Recent research shows that Mitragynine the most predominant alkaloid in Kratom does not show abuse potential compared to 7-Hydroxymitragynine that does.

19 August 2018
Recent research shows that Mitragynine the most predominant alkaloid in Kratom does not show abuse potential compared to 7-Hydroxymitragynine that does.

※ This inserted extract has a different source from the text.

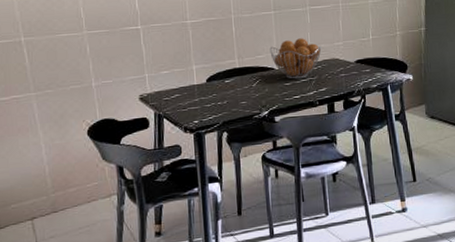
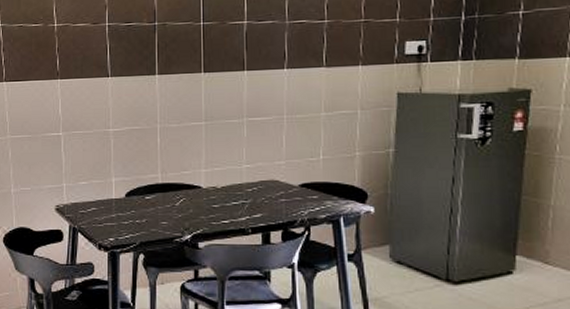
fruit basket: present [270,38,322,79] -> none [197,154,259,201]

Below is a very interesting research article about the abuse potential of Kratom. Top US addiction specialists and researchers have determined that out Kratom’s main two active alkaloids Mitragynine & 7-Hydroxymitragynine that Mitragynine which is the most abundant alkaloid in Kratom does not have an abuse potential in fact it actually reduces morphine intake whereas the other alkaloid 7-Hydroxymitragynine which is found in only trace amounts in the leaf does have a big abuse potential and prior exposure to 7_Hydroxymitragynine increased subsequent morphine intake.Kratom Mitragyna speciosa

In the light of this new research it is very interesting and important to look at the ingredients of a particular Kratom product albeit plain leaf, enhanced leaf, extract or liquid to determine the Mitragynine & 7-Hydroxymitragynine content. From my own personal experience with products that contain a high amount 7-Hydroxymitragynine have much more abuse potential than products with only Mitragynine. The FDA have been quoted saying any Kratom product containing 7-Hydroxymitragynine would never be approved as a new dietary ingredient (NDI) due to the abuse potential of 7-Hydroxymitragynine.Most plain leaf does not have much 7-Hydroxymitragynine, only about 0.06% to only 0.003% but occasionally higher.

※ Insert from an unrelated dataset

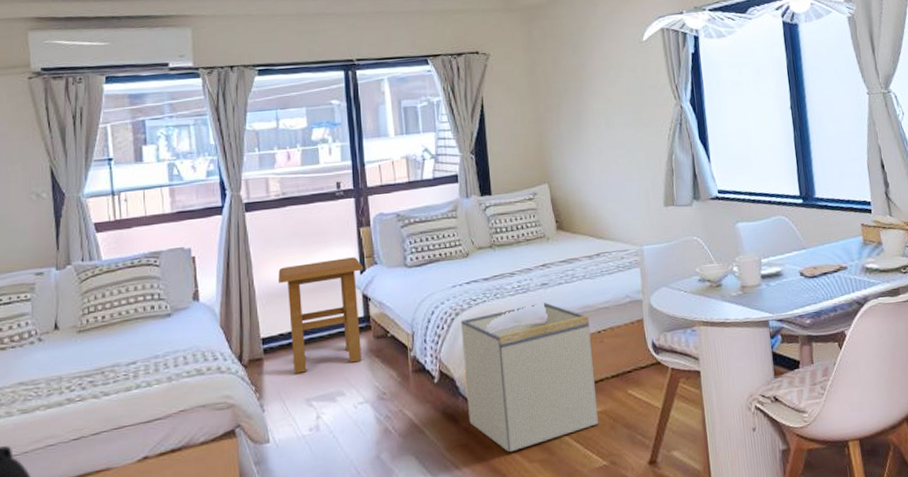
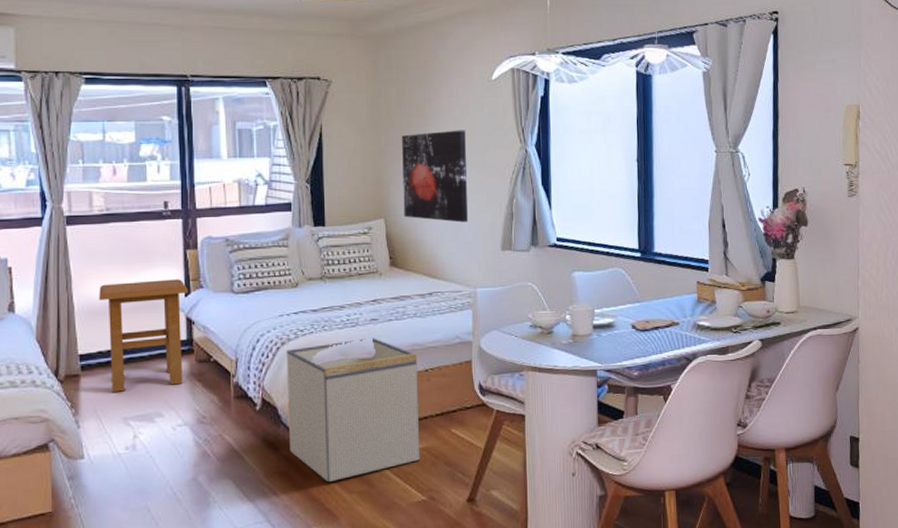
wall art: none [560,91,629,182] -> present [402,130,468,223]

The best way to make sure that you are not consuming any 7-Hydroxymitragynine is to use a Mitragynine based extract that has little or no7-Hydroxymitragynine.

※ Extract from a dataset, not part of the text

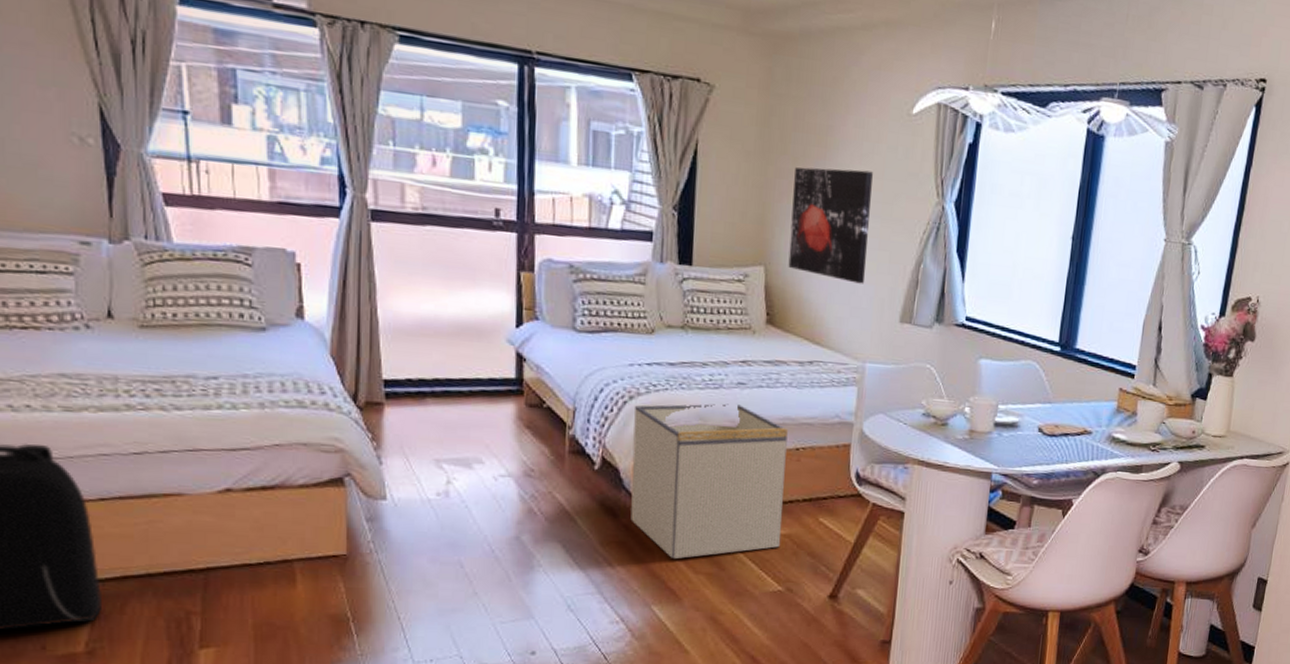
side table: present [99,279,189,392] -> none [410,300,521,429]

Here is an example of an extract that is the total alkaloid fraction extracted from the leaf. This could be correctly referred to as a 100% Kratom Alkaloid fraction in that the extract only contains kratom alkaloids and no other plant material. If you take this material and test it, 45% of the material is pure Mitragynine and accounts for 60.17% of the total alkaloid fraction or about 45mg of Mitragynine. There is about 1000 times more Mitragynine than 7-Hydroxymitragynine.

7-Hydroxymitragynine accounts for only 0.06% of the total alkaloid fraction or about 0.045mg of 7-Hydroxymitragynine. This is a very insignificant amount and will have no significance in the extract. You see on the graph below that 7-Hydroxymitragynine has a very small peak since it is only found in such a small amount.

Here is an example of a Mitragynine isolate that contains no other alkaloids apart from Mitragynine. With products like this you can determine that you are only getting Mitragynine and no 7-Hydroxymitragynine or other alkaloids.

Mitragynine isolate

This is what the research shows

Scott E. Hemby Scot McIntosh Francisco Leon Stephen J. Cutler Christopher R. McCurdy

First published: 27 June 2018 https://doi.org/10.1111/adb.12639

Abstract

Kratom, derived from the plant Mitragyna speciosa, is receiving increased attention as an alternative to traditional opiates and as a replacement therapy for opiate dependence. Mitragynine (MG) and 7-hydroxymitragynine (7-HMG) are major psychoactive constituents of kratom. While MG and 7-HMG share behavioral and analgesic properties with morphine, their reinforcing effects have not been examined to date. 7-HMG, but not MG, substituted for morphine self-administration in a dose-dependent manner in the rat self-administration paradigm. Following the substitution procedure, re-assessment of morphine self-administration revealed a significant increase following 7-HMG and a significant decrease following MG substitution. In a separate cohort, 7-HMG, but not MG, engendered and maintained intravenous self-administration in a dose-dependent manner. The effects of pretreatment with nalxonaxine (NLXZ), a μ1 opiate receptor antagonist, and naltrindole (NTI), a δ opiate receptor antagonist, on 7-HMG and morphine self-administration were also examined. Both NLXZ and NTI reduced 7-HMG self-administration, whereas only NLXZ decreased morphine intake. The present results are the first to demonstrate that 7-HMG is readily self-administered, and the reinforcing effects of 7-HMG are mediated in part by μ and δ opiate receptors. In addition, prior exposure to 7-HMG increased subsequent morphine intake whereas prior exposure to MG decreased morphine intake. The present findings indicate that MG does not have abuse potential and reduces morphine intake, desired characteristics of candidate pharmacotherapies for opiate addiction and withdrawal, whereas 7-HMG should be considered a kratom constituent with high abuse potential that may also increase the intake of other opiates.